California’s own DMV quietly announced it will push the cancelation of roughly 17,000 nondomiciled commercial driver’s licenses back by 60 days — a delay that moves the action into March and flatly flouts the urgency of federal safety warnings. This is not a minor bureaucratic hiccup; these are big rigs and school buses carrying our kids and our commerce, and Americans deserve certainty that only properly vetted drivers are behind the wheel.
The federal government didn’t sit idly by: Transportation Secretary Sean Duffy has already frozen $40 million in federal funds and warned that as much as $160 million could be withheld if California failed to meet the original January 5 deadline to clean up its licensing mess. That’s federal leverage for a reason — when a state’s policies put lives and supply chains at risk, Washington must act to protect the public.
Predictably, left-leaning advocacy groups sprang into action and filed suit, with the Sikh Coalition and the Asian Law Caucus leading a class-action to block the revocations and defend the livelihoods of the drivers involved.
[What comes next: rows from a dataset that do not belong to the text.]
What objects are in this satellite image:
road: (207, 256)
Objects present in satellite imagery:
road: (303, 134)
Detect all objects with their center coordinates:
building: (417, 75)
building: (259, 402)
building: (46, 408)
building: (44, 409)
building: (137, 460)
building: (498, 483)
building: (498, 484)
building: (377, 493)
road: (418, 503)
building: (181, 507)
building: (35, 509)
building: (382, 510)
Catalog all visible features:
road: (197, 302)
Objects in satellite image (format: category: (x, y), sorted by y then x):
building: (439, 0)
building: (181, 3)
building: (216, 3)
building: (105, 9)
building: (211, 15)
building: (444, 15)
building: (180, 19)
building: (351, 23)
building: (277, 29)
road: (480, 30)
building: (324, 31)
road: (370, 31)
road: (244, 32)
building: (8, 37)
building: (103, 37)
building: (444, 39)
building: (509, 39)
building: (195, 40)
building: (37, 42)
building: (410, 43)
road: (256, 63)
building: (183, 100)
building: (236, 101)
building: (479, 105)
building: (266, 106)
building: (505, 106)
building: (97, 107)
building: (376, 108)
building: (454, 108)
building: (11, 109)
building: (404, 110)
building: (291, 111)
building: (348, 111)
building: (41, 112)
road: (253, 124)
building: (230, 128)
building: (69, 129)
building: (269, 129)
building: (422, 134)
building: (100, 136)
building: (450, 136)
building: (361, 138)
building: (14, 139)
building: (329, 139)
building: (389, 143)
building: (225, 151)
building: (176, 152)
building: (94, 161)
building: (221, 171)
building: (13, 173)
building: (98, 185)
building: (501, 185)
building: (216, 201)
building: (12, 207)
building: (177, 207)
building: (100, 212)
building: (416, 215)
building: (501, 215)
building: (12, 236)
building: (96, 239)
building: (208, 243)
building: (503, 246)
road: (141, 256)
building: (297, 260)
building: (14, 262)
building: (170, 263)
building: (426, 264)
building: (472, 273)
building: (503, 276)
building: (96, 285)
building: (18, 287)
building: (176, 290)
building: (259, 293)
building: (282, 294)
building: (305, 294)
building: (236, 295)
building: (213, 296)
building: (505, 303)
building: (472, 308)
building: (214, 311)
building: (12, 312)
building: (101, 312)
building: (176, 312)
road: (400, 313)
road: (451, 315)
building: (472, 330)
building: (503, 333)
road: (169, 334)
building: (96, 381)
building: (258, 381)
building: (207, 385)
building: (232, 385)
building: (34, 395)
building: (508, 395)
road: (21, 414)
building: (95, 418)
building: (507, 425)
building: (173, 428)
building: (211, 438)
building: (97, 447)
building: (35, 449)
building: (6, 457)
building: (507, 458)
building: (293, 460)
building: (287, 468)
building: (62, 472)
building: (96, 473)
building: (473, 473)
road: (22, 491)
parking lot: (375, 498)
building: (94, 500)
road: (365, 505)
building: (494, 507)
No one is anti-worker here, but suing to keep potentially unvetted drivers on the road while families and taxpayers bear the risk is exactly the kind of legal theater we’ve come to expect from radical activists and sanctuary-state politicians.
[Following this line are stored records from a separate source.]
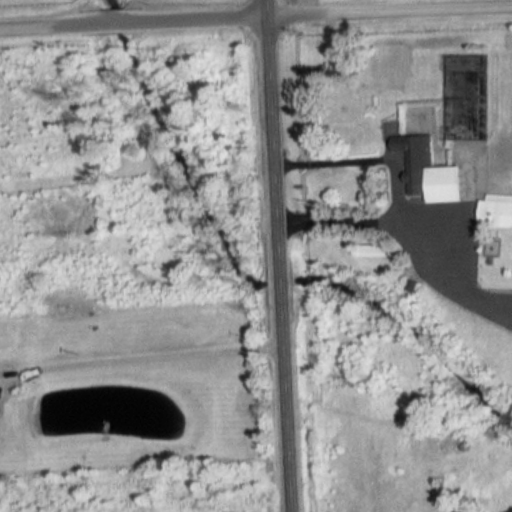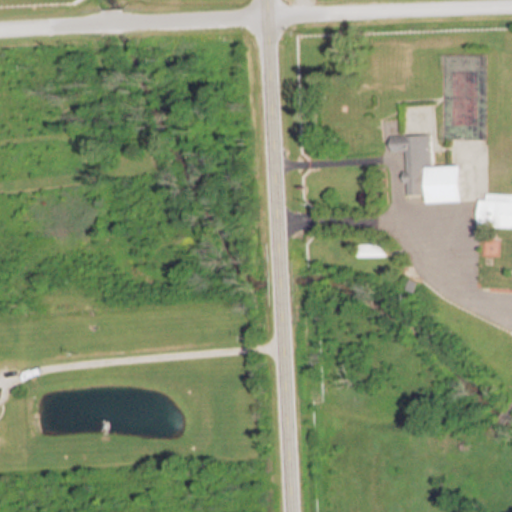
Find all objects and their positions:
road: (255, 17)
building: (428, 172)
building: (496, 212)
road: (405, 241)
road: (275, 256)
road: (140, 358)
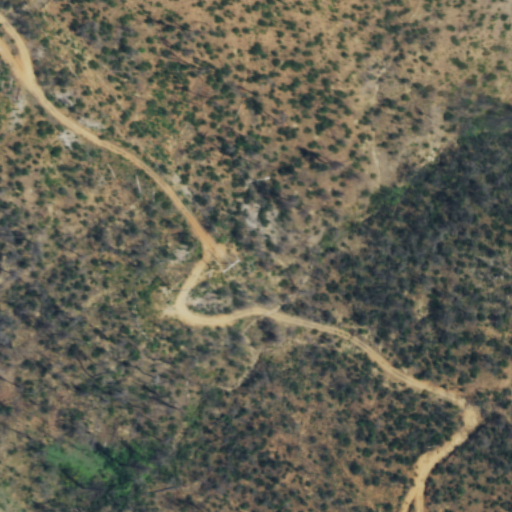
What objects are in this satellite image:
power tower: (212, 265)
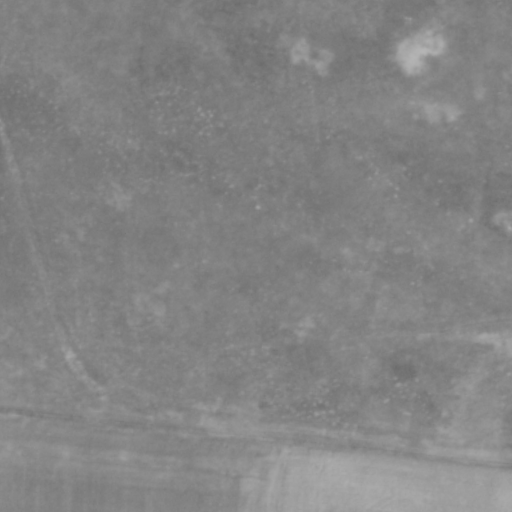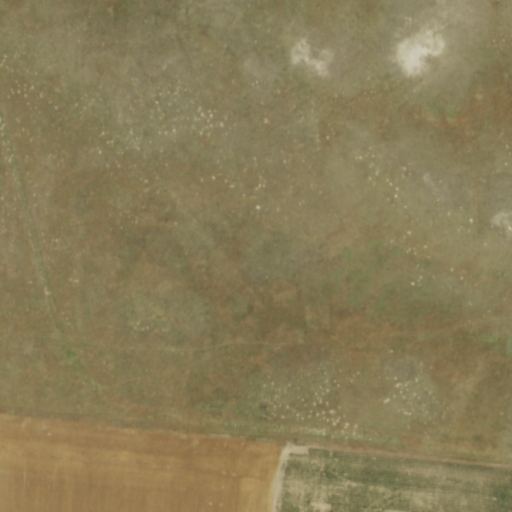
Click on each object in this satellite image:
crop: (223, 469)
This controversy didn’t arise out of thin air; federal audits flagged licenses that remained valid long after immigration authorizations expired and pointed to tragic crashes that underscored the stakes. That’s why the Federal Motor Carrier Safety Administration moved to tighten eligibility for nondomiciled CDLs and why federal scrutiny is both reasonable and necessary to protect public safety.
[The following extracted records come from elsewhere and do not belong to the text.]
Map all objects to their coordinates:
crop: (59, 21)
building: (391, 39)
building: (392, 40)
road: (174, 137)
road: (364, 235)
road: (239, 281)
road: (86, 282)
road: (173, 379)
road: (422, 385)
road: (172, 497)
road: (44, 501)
Former acting DHS official Ken Cuccinelli and other conservative voices have been clear-eyed about the consequences of loopholes and half-measures, and the White House itself has signaled plans for an even tougher enforcement posture in 2026 — meaning more workplace and immigration enforcement that will force the issue nationwide. If the federal government is preparing to crack down harder next year, California’s delay looks less like prudence and more like political theater to dodge accountability.
Governor Newsom and his allies can posture about protecting immigrant livelihoods, but the undeniable fact is that states have an obligation to verify who is operating heavy commercial vehicles on American roads. Democrats running sanctuary regimes have repeatedly chosen politics over people, and taxpayers shouldn’t fund a system that prioritizes optics and lawsuits over English proficiency, verified authorization, and the safety of our children.
Patriotic Americans know what must come next: enforce the rules, protect our supply chains, and stop treating enforcement as a partisan talking point. If California won’t act decisively, the federal government should use every lawful tool to ensure our highways, schools, and communities are safe — and conservative voters must keep the pressure on until they do.